Turkish President Erdogan peddles ‘fake news’ about Turkish coastline length, according to CIA Factbook

The misinformation is in the context of the nationalistic doctrine of the “Blue Homeland”

Turkish President Tayyip Erdogan has often resorted to spreading misleading or outright false information in an attempt to justify his country’s illegal actions in the eastern Mediterranean.

One of the most key arguments Turkey tries to foist on public opinion and the global diplomatic fora is the supposed claim that Turkey has the longest coastline in the Mediterranean of any other country.

In his most recent statements in a video message, Erdogan reiterated this claim addressing a Turkish university workshop on the Eastern Mediterranean where he said: “The Eastern Mediterranean has been at the centre of developments in recent years and many countries are watching what is happening. Turkey, the country with the largest coastline in the Mediterranean, cannot follow the developments … from the sidelines.”
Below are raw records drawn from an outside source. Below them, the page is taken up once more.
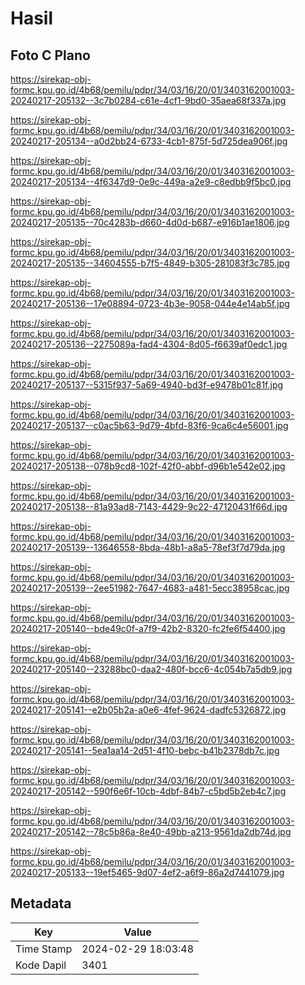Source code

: # Hasil

## Foto C Plano

https://sirekap-obj-formc.kpu.go.id/4b68/pemilu/pdpr/34/03/16/20/01/3403162001003-20240217-205132--3c7b0284-c61e-4cf1-9bd0-35aea68f337a.jpg

https://sirekap-obj-formc.kpu.go.id/4b68/pemilu/pdpr/34/03/16/20/01/3403162001003-20240217-205134--a0d2bb24-6733-4cb1-875f-5d725dea906f.jpg

https://sirekap-obj-formc.kpu.go.id/4b68/pemilu/pdpr/34/03/16/20/01/3403162001003-20240217-205134--4f6347d9-0e9c-449a-a2e9-c8edbb9f5bc0.jpg

https://sirekap-obj-formc.kpu.go.id/4b68/pemilu/pdpr/34/03/16/20/01/3403162001003-20240217-205135--70c4283b-d660-4d0d-b687-e916b1ae1806.jpg

https://sirekap-obj-formc.kpu.go.id/4b68/pemilu/pdpr/34/03/16/20/01/3403162001003-20240217-205135--34604555-b7f5-4849-b305-281083f3c785.jpg

https://sirekap-obj-formc.kpu.go.id/4b68/pemilu/pdpr/34/03/16/20/01/3403162001003-20240217-205136--17e08894-0723-4b3e-9058-044e4e14ab5f.jpg

https://sirekap-obj-formc.kpu.go.id/4b68/pemilu/pdpr/34/03/16/20/01/3403162001003-20240217-205136--2275089a-fad4-4304-8d05-f6639af0edc1.jpg

https://sirekap-obj-formc.kpu.go.id/4b68/pemilu/pdpr/34/03/16/20/01/3403162001003-20240217-205137--5315f937-5a69-4940-bd3f-e9478b01c81f.jpg

https://sirekap-obj-formc.kpu.go.id/4b68/pemilu/pdpr/34/03/16/20/01/3403162001003-20240217-205137--c0ac5b63-9d79-4bfd-83f6-9ca6c4e56001.jpg

https://sirekap-obj-formc.kpu.go.id/4b68/pemilu/pdpr/34/03/16/20/01/3403162001003-20240217-205138--078b9cd8-102f-42f0-abbf-d96b1e542e02.jpg

https://sirekap-obj-formc.kpu.go.id/4b68/pemilu/pdpr/34/03/16/20/01/3403162001003-20240217-205138--81a93ad8-7143-4429-9c22-47120431f66d.jpg

https://sirekap-obj-formc.kpu.go.id/4b68/pemilu/pdpr/34/03/16/20/01/3403162001003-20240217-205139--13646558-8bda-48b1-a8a5-78ef3f7d79da.jpg

https://sirekap-obj-formc.kpu.go.id/4b68/pemilu/pdpr/34/03/16/20/01/3403162001003-20240217-205139--2ee51982-7647-4683-a481-5ecc38958cac.jpg

https://sirekap-obj-formc.kpu.go.id/4b68/pemilu/pdpr/34/03/16/20/01/3403162001003-20240217-205140--bde49c0f-a7f9-42b2-8320-fc2fe6f54400.jpg

https://sirekap-obj-formc.kpu.go.id/4b68/pemilu/pdpr/34/03/16/20/01/3403162001003-20240217-205140--23288bc0-daa2-480f-bcc6-4c054b7a5db9.jpg

https://sirekap-obj-formc.kpu.go.id/4b68/pemilu/pdpr/34/03/16/20/01/3403162001003-20240217-205141--e2b05b2a-a0e6-4fef-9624-dadfc5326872.jpg

https://sirekap-obj-formc.kpu.go.id/4b68/pemilu/pdpr/34/03/16/20/01/3403162001003-20240217-205141--5ea1aa14-2d51-4f10-bebc-b41b2378db7c.jpg

https://sirekap-obj-formc.kpu.go.id/4b68/pemilu/pdpr/34/03/16/20/01/3403162001003-20240217-205142--590f6e6f-10cb-4dbf-84b7-c5bd5b2eb4c7.jpg

https://sirekap-obj-formc.kpu.go.id/4b68/pemilu/pdpr/34/03/16/20/01/3403162001003-20240217-205142--78c5b86a-8e40-49bb-a213-9561da2db74d.jpg

https://sirekap-obj-formc.kpu.go.id/4b68/pemilu/pdpr/34/03/16/20/01/3403162001003-20240217-205133--19ef5465-9d07-4ef2-a6f9-86a2d7441079.jpg


## Metadata

| Key        | Value               |
| ---------- | ------------------- |
| Time Stamp | 2024-02-29 18:03:48 |
| Kode Dapil | 3401                |



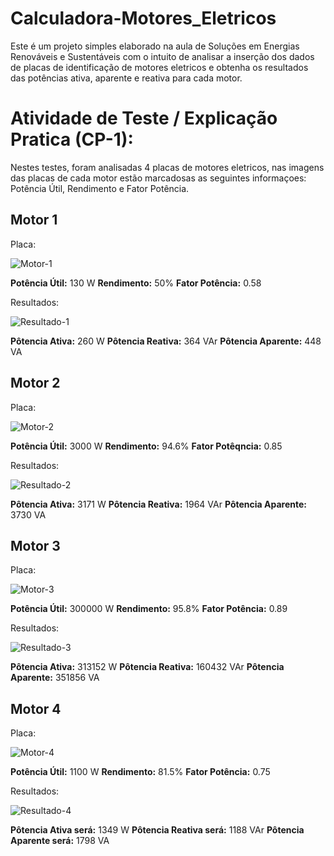 # Calculadora-Motores_Eletricos
Este é um projeto simples elaborado na aula de Soluções em Energias Renováveis e Sustentáveis com o intuito de analisar a inserção dos dados de placas de identificação de motores eletricos e obtenha os resultados das potências ativa, aparente e reativa para cada motor. 

# Atividade de Teste / Explicação Pratica (CP-1):

Nestes testes, foram analisadas 4 placas de motores eletricos, nas imagens das placas de cada motor estão marcadosas as seguintes informaçoes: Potência Útil, Rendimento e Fator Potência.

## Motor 1
Placa:

![Motor-1](https://github.com/user-attachments/assets/8011e492-c1be-4fc8-8784-a43c325e7f2e)

**Potência Útil:** 130 W
**Rendimento:** 50%
**Fator Potência:** 0.58

Resultados:

![Resultado-1](https://github.com/user-attachments/assets/cd18ff52-306d-4439-9d2b-2b8df27bf87d)

**Pôtencia Ativa:** 260 W
**Pôtencia Reativa:** 364 VAr
**Pôtencia Aparente:** 448 VA

## Motor 2
Placa:

![Motor-2](https://github.com/user-attachments/assets/3650fd07-49ee-4ef8-8b45-bf46f203b450)

**Potência Útil:** 3000 W
**Rendimento:** 94.6%
**Fator Potêqncia:** 0.85

Resultados:

![Resultado-2](https://github.com/user-attachments/assets/b63eb2d0-9015-4cc7-b5c1-a0d8c9afe16c)

**Pôtencia Ativa:** 3171 W
**Pôtencia Reativa:** 1964 VAr
**Pôtencia Aparente:** 3730 VA

## Motor 3
Placa:

![Motor-3](https://github.com/user-attachments/assets/19165f49-b69c-40f7-9705-ff25f4ac2359)

**Potência Útil:** 300000 W
**Rendimento:** 95.8%
**Fator Potência:** 0.89

Resultados:

![Resultado-3](https://github.com/user-attachments/assets/0721cb8e-7e04-4e86-84c7-29af9bdace2e)

**Pôtencia Ativa:** 313152 W
**Pôtencia Reativa:** 160432 VAr
**Pôtencia Aparente:** 351856 VA

## Motor 4
Placa:

![Motor-4](https://github.com/user-attachments/assets/65d02ece-8976-46a1-b443-3af5cd0351c4)

**Potência Útil:** 1100 W
**Rendimento:** 81.5%
**Fator Potência:** 0.75

Resultados:

![Resultado-4](https://github.com/user-attachments/assets/de7c263e-f666-4bf5-8a65-83428a264bb3)

**Pôtencia Ativa será:** 1349 W
**Pôtencia Reativa será:** 1188 VAr
**Pôtencia Aparente será:** 1798 VA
According to the CIA “The World Factbook”, however, Greece has a coastline of 13,676 km, while Turkey has 7,200 km, which clearly refutes the claims of Tayyip Erdogan.

Tayyip Erdogan’s obsession with the coastline is an attempt to provide a rationale behind his country’s adoption of the strategic policy called the “Blue Homeland”, through which Ankara seeks to impose the view that the islands have no EEZ and a continental shelf and that the determining factor of these sea concepts should be the mainland.

These ideas, which of course are not based on any concept of International Maritime Law, began to first emerge and be formulated in 2011 by a Navy officer named Jihad Yaiji. If at first, they seemed to be the maximalist ideas of a nationalist officer, now they are troubling the international community as they have become the official doctrine of the Turkish leadership.